**What to do**: Please reproduce the passage of the transplant fitness text from "Goal 2: Reduce" to "mortality following transplantation?", word for word.

Goal 2: Reduce Human Disease

Improving cardiorespiratory fitness prior to hematopoietic cell transplantation

Can cardiorespiratory fitness prior to hematopoietic cell transplantation be improved and will this limit morbidity and mortality following transplantation?

Submitted by (@wawood)

Is this idea a Compelling Question (CQ) or Critical Challenge (CC)? : Compelling Question (CQ)

Details on the impact of addressing this CQ or CC :

HCT is associated with high rates of morbidity and mortality from transplant-related complications. Reduction in transplant-related mortality would lead to more favorable risk/benefit assessments for the ability of transplant to cure life-threatening hematologic disorders including non-malignant conditions. Comorbidity and patient-reported functional status impairment are known to increase the risk for transplant-related mortality. Single institution studies suggest that cardiorespiratory fitness may serve a similar role as a predictive pre-transplant variable. Unlike comorbidity, cardiorespiratory fitness is potentially modifiable. However, the optimal way to improve cardiorespiratory fitness through pre-transplant exercise and lifestyle interventions is not known. Understanding how to improve cardiorespiratory fitness through a short term intervention would also benefit other health conditions relevant to the NHLBI in which future treatment is intensive and associated with significant risk.

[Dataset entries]
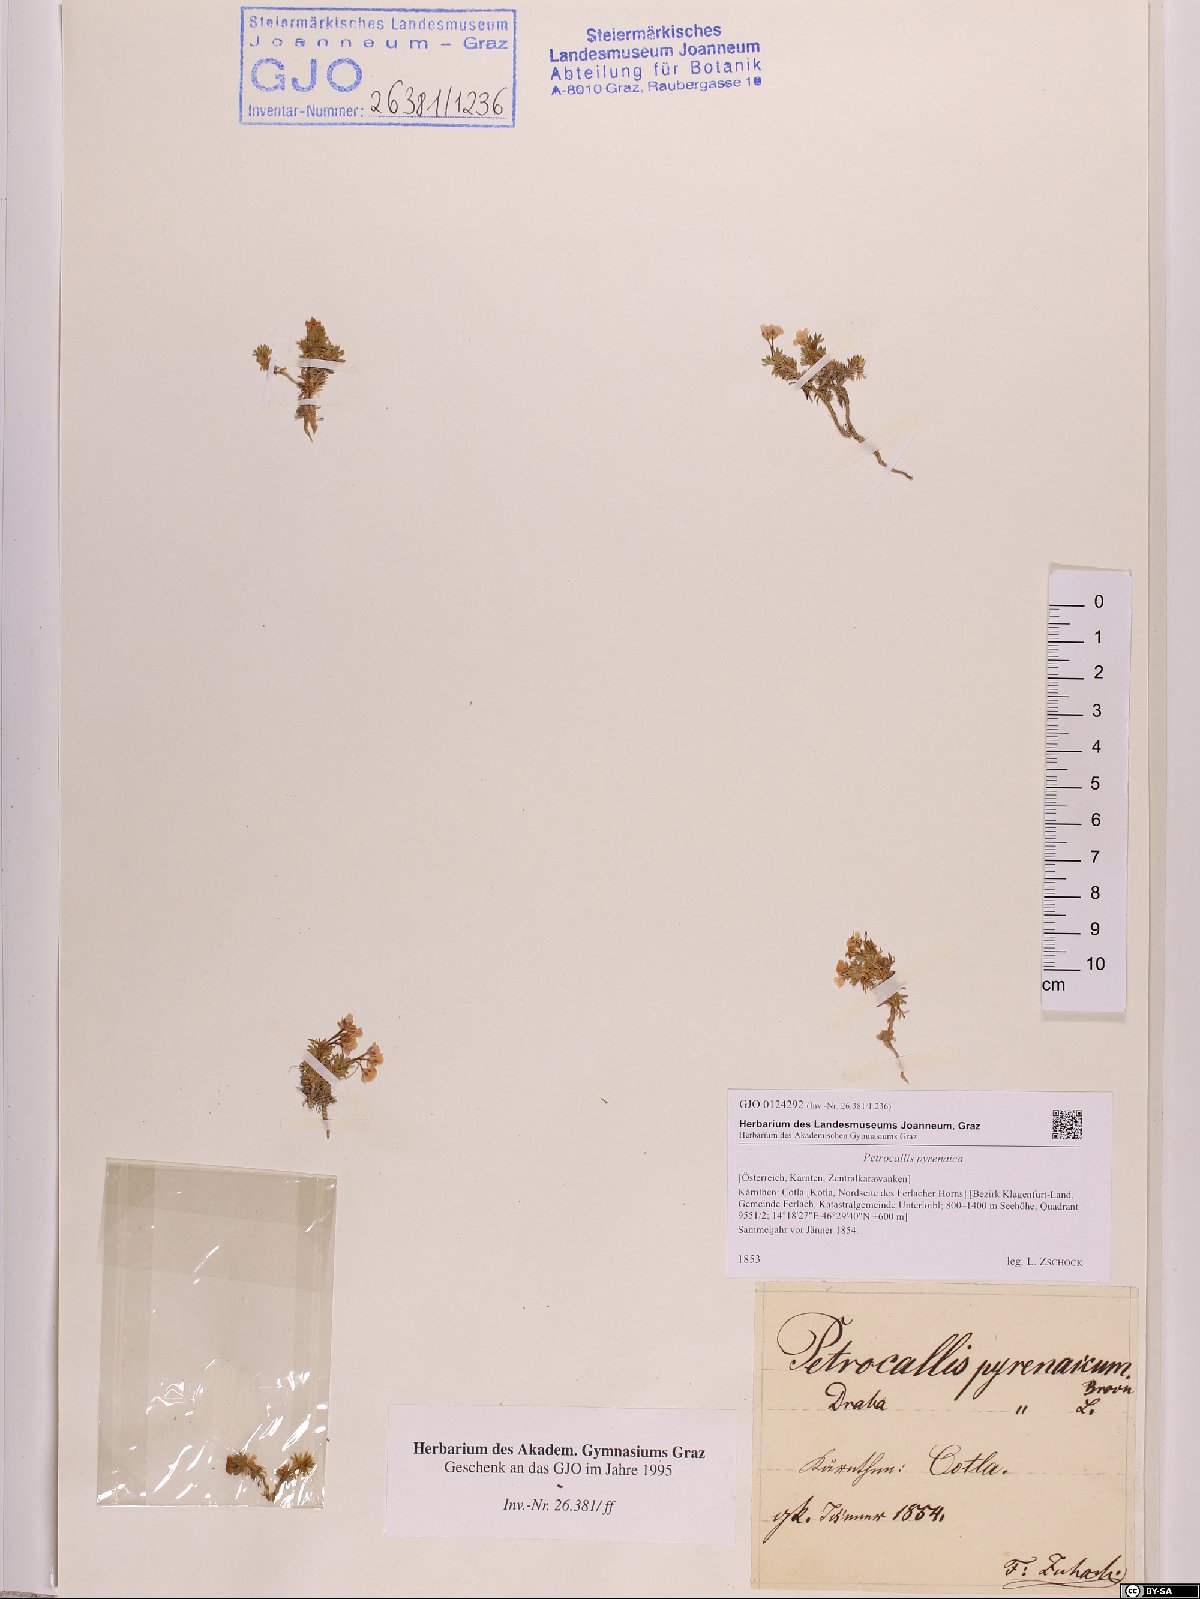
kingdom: Plantae
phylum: Tracheophyta
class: Magnoliopsida
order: Brassicales
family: Brassicaceae
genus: Petrocallis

**Result of this task**:
Goal 2: Reduce Human Disease

Improving cardiorespiratory fitness prior to hematopoietic cell transplantation

Can cardiorespiratory fitness prior to hematopoietic cell transplantation be improved and will this limit morbidity and mortality following transplantation?